Terrier IR Platform
2.2.1

uk.ac.gla.terrier.structures
Class DocumentIndexEncoded

java.lang.Object
  extended by uk.ac.gla.terrier.structures.DocumentIndex
      extended by uk.ac.gla.terrier.structures.DocumentIndexEncoded
All Implemented Interfaces:
Closeable, IndexConfigurable
Direct Known Subclasses:
DocIndexEncodedHash

public class DocumentIndexEncoded
extends DocumentIndex

A document index class which reads the .docid file and keeps its contents in a array of bytes in memory. This class reduces the memory overhead introduced when we use the class DocumentIndexInMemory, by decoding the information on the fly.

Version:
$Revision: 1.33 $
Author:
Vassilis Plachouras, Craig Macdonald

Field Summary
 
Fields inherited from class uk.ac.gla.terrier.structures.DocumentIndex
entryLength
 
Constructor Summary
DocumentIndexEncoded()
           
DocumentIndexEncoded(java.lang.String filename)
          A constructor for DocumentIndexInMemory that specifies the file to open.
DocumentIndexEncoded(java.lang.String path, java.lang.String prefix)
          The default constructor for DocumentIndexInMemory.
 
Method Summary
 FilePosition getDirectIndexEndOffset()
          Returns the ending offset of the current document's entry in the direct index.
 FilePosition getDirectIndexStartOffset()
          Returns the starting offset of the current document's entry in the direct index.
 int getDocumentId(java.lang.String docno)
          Returns the id of a document with a given document number.
 int getDocumentLength(int docid)
          Returns the length of a document with a given id.

(Dataset entries)

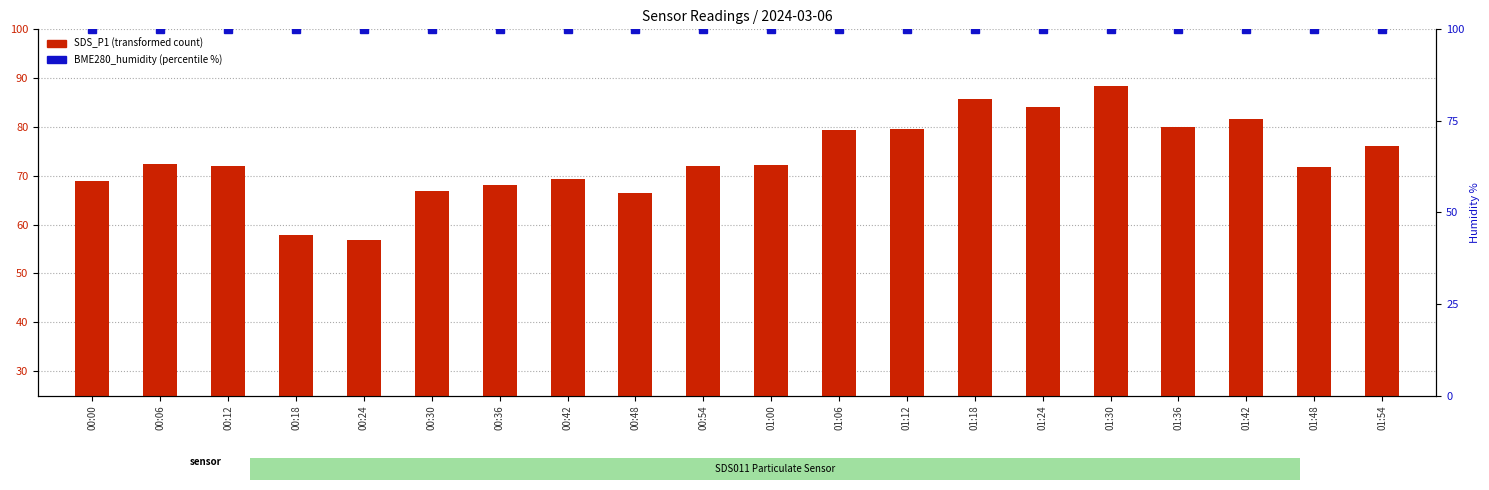

What are all the series names shown in the legend?

SDS_P1, BME280_humidity (%)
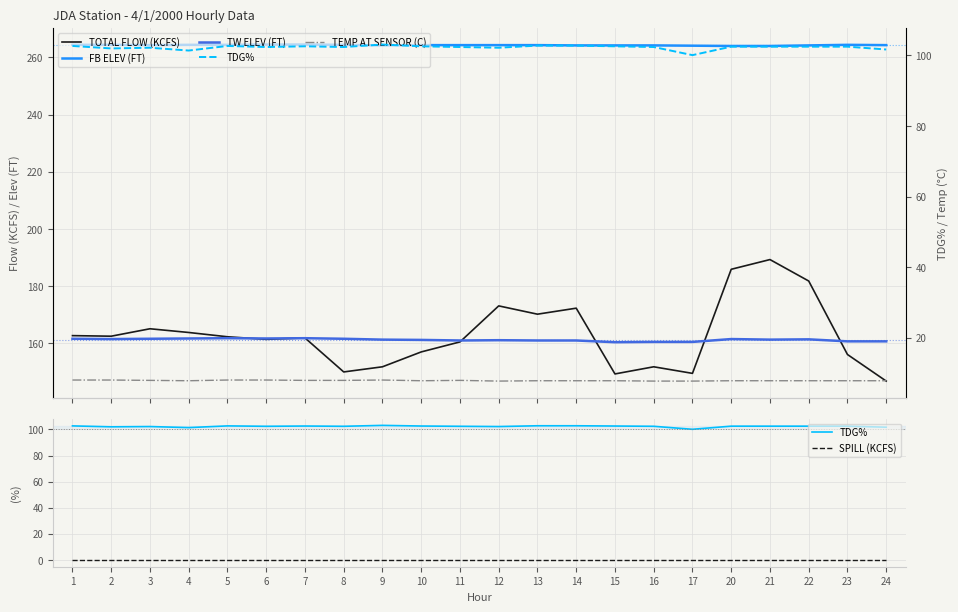

What are all the series names shown in the legend?

TOTAL FLOW (KCFS), FB ELEV (FT), TW ELEV (FT), TDG%, SPILL (KCFS), TEMP AT SENSOR (C)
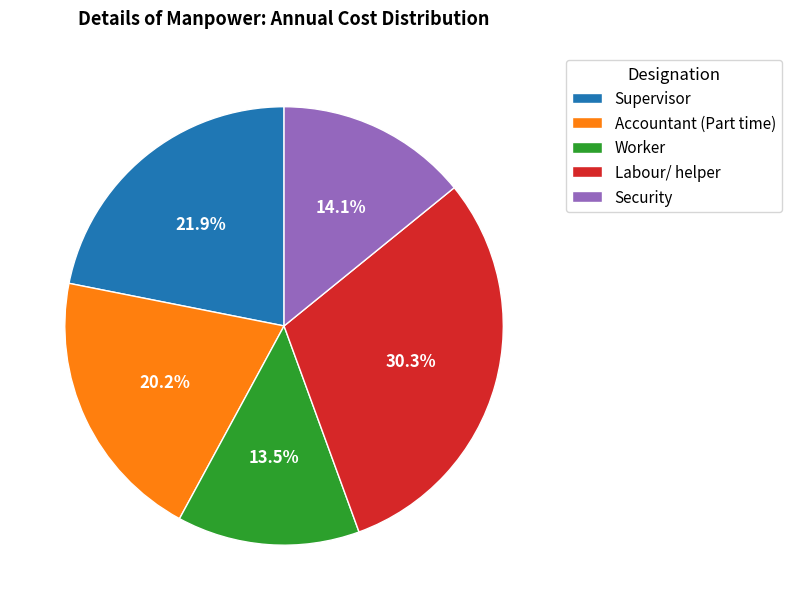

How many slices are in this pie chart?

5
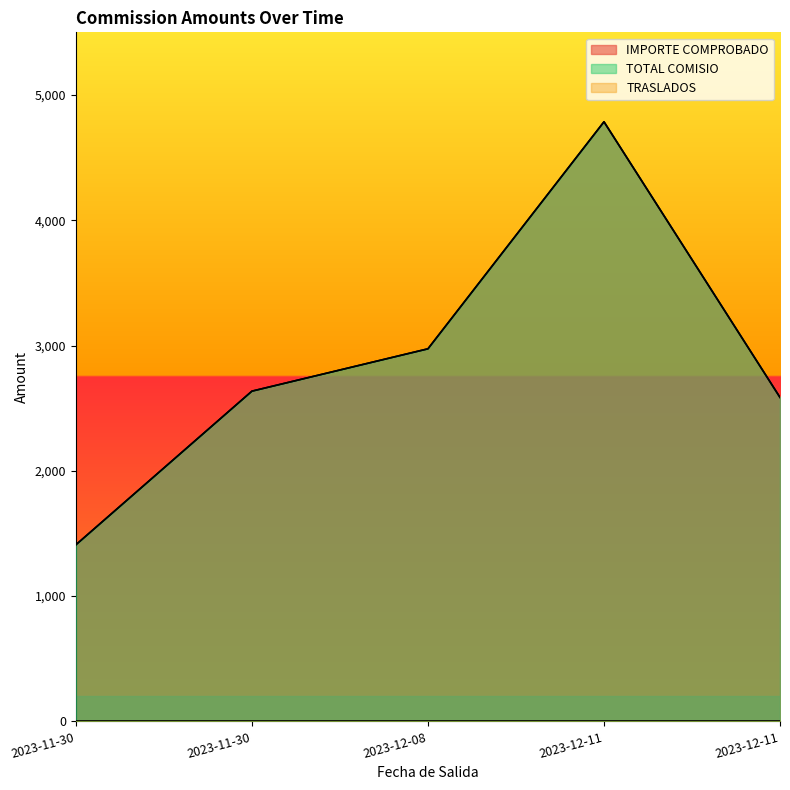

At which label is TOTAL COMISIO closest to 3098?

2023-12-08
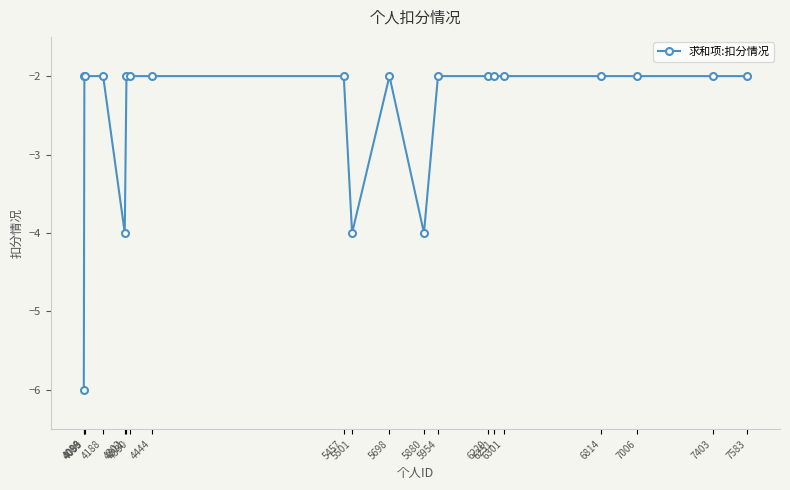

Which label corresponds to the smallest value in the chart?

4086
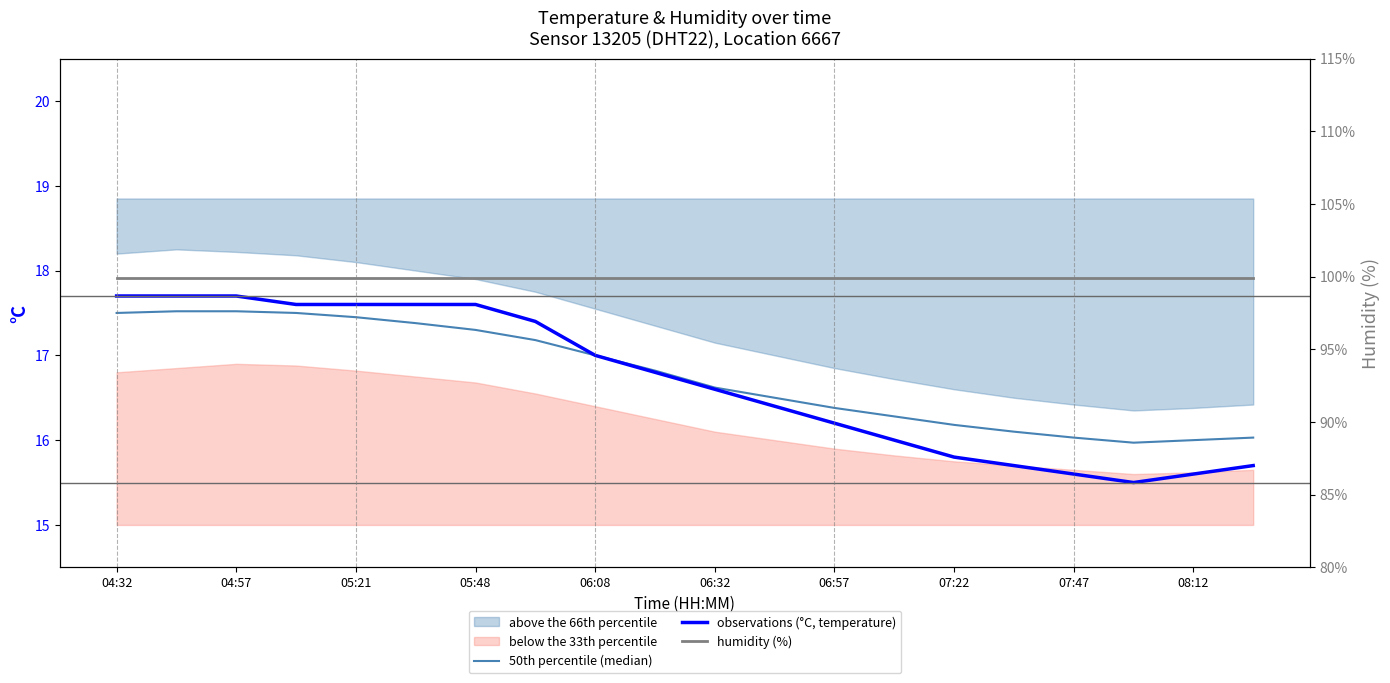

At which label does observations (°C, temperature) first exceed 16?

04:32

Set of tasks ->
1. Set out the dataset entries as a numbered list, starting at the line that contains "How many slices are in this pie chart?" and running through the last of the entries, with blank lines and pictures omitted.
2. Pick up the DocumentIndexEncoded class documentation after its last line and continue it.

Answers to the exercise ->
1.
1. How many slices are in this pie chart?
2. 5
3. At which label is TOTAL COMISIO closest to 3098?
4. 2023-12-08
5. Which label corresponds to the smallest value in the chart?
6. 4086
7. At which label does observations (°C, temperature) first exceed 16?
8. 04:32

2.
 int getDocumentLength(java.lang.String docno)
          Returns the document length of the document with a given document number .
 java.lang.String getDocumentNumber(int docid)
          Returns the number of a document with a given id.
 int getNumberOfDocuments()
          Returns the number of documents in the document index.
 void loadIntoMemory(java.io.DataInputStream dis, int numOfEntries)
          Loads the data from the file into memory.
static void main(java.lang.String[] args)
          A main method for testing the DocumentIndexEncoded class.
 void print()
          Prints to the standard error the document index structure, which is loaded into memory.
 boolean seek(int i)
          Overrides the seek(int docid) method of the DocumentIndex class.
 boolean seek(java.lang.String docno)
          Overrides the seek(String s) method of the super class.
 void setDocnoEntryLength(int l)
          Set the length of docnos in the index file
 
Methods inherited from class uk.ac.gla.terrier.structures.DocumentIndex
close, setIndex
 
Methods inherited from class java.lang.Object
equals, getClass, hashCode, notify, notifyAll, toString, wait, wait, wait
 

Constructor Detail

DocumentIndexEncoded

public DocumentIndexEncoded(java.lang.String path,
                            java.lang.String prefix)
The default constructor for DocumentIndexInMemory. Opens the document index file and reads its contents into memory.


DocumentIndexEncoded

public DocumentIndexEncoded()

DocumentIndexEncoded

public DocumentIndexEncoded(java.lang.String filename)
A constructor for DocumentIndexInMemory that specifies the file to open. Opens the document index file and reads its contents into memory. For the document pointers file we replace the extension of the document index file with the right default extension.

Parameters:
filename - String The filename of the document index file.
Method Detail

setDocnoEntryLength

public void setDocnoEntryLength(int l)
Set the length of docnos in the index file

Overrides:
setDocnoEntryLength in class DocumentIndex

print

public void print()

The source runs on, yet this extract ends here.